El resultado es el de siempre: una obra brillante sobre el papel que se oscurece en la práctica. Un hospital que promete ser modelo sanitario y termina siendo símbolo de desconexión. Cuenca, una vez más, hace las cosas a medias. ¿No hemos aprendido nada del error mayúsculo de la ubicación de la Estación del AVE?

Lo peor es que nadie se da por aludido. Los responsables regionales hablan de éxito, los locales sonríen resignados, y los ciudadanos hacemos lo de siempre: adaptarnos. Porque en Cuenca ya nos hemos acostumbrado a recibir tarde y lejos. Nos dan el hospital, sí, pero fuera de la ciudad; como si nos concedieran un favor en la distancia.

Y así, el nuevo hospital se convierte en metáfora: un edificio que cura cuerpos, pero recuerda cada día que hay heridas territoriales que siguen abiertas. La de una ciudad a la que le cuesta que la miren de frente. La de un Ayuntamiento que asume costes que no le corresponden. La de un sistema que confunde progreso con periferia.

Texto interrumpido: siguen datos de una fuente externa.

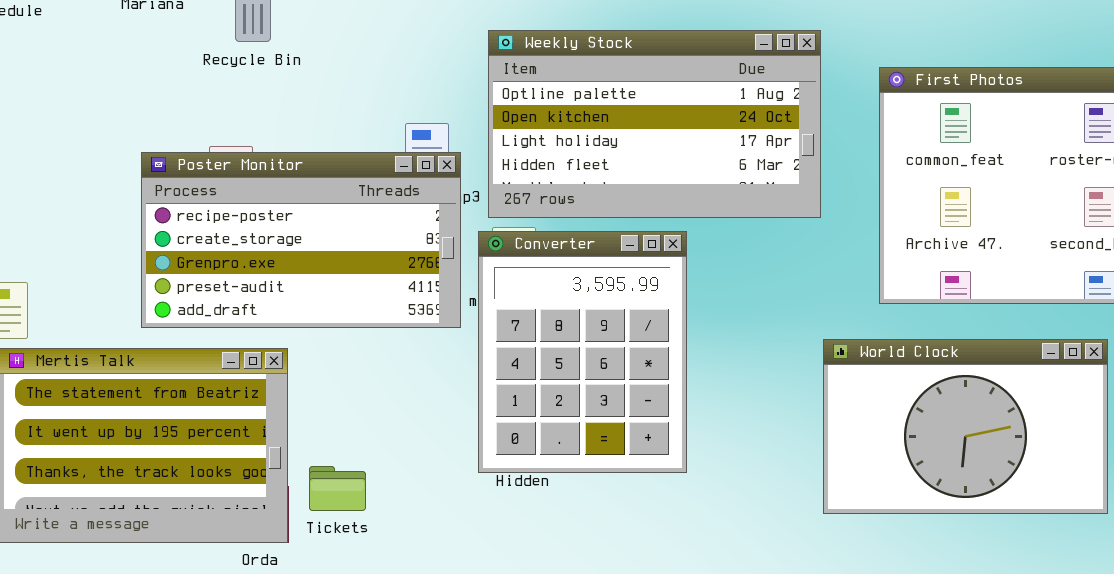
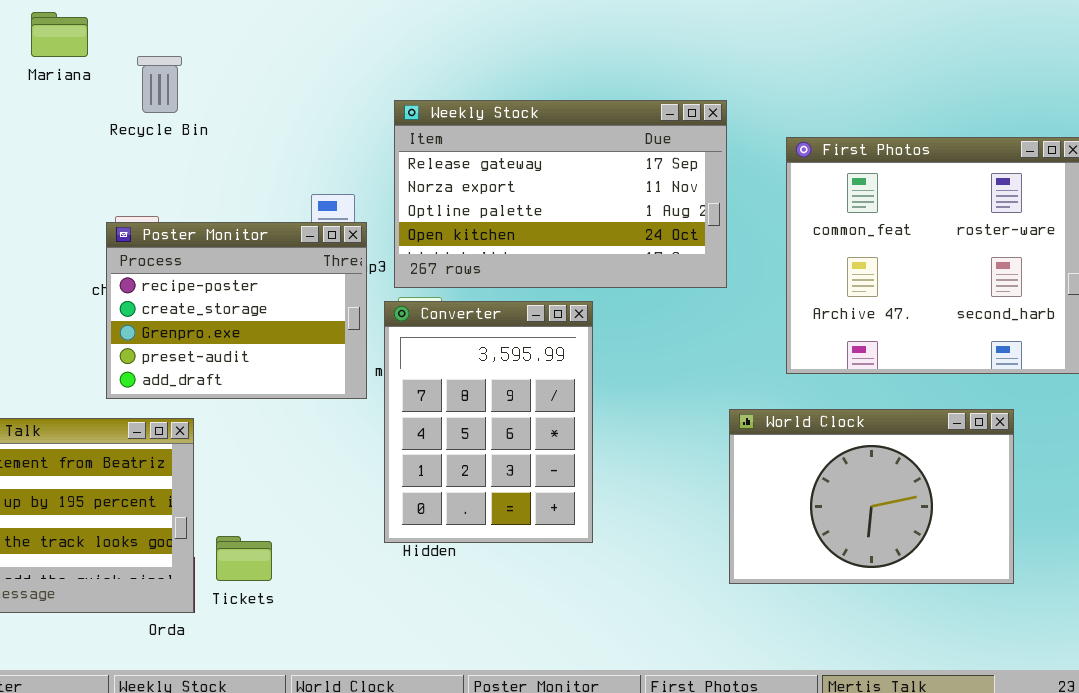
Weekly Stock: [488,30,821,218] -> [394,100,727,288], scrolled up 2 rows
Poster Monitor: [141,152,461,328] -> [106,222,367,399], resized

Cuenca necesitaba un hospital cercano, no solo en lo sanitario, sino en lo simbólico: un lugar que nos uniera, no que nos alejara. Lo que se ha levantado es un monumento a la descoordinación, un hospital moderno al que cuesta llegar y del que costará aún más salir si seguimos aceptando, con silenciosa docilidad, que los errores de los poderosos se conviertan en la rutina de todos.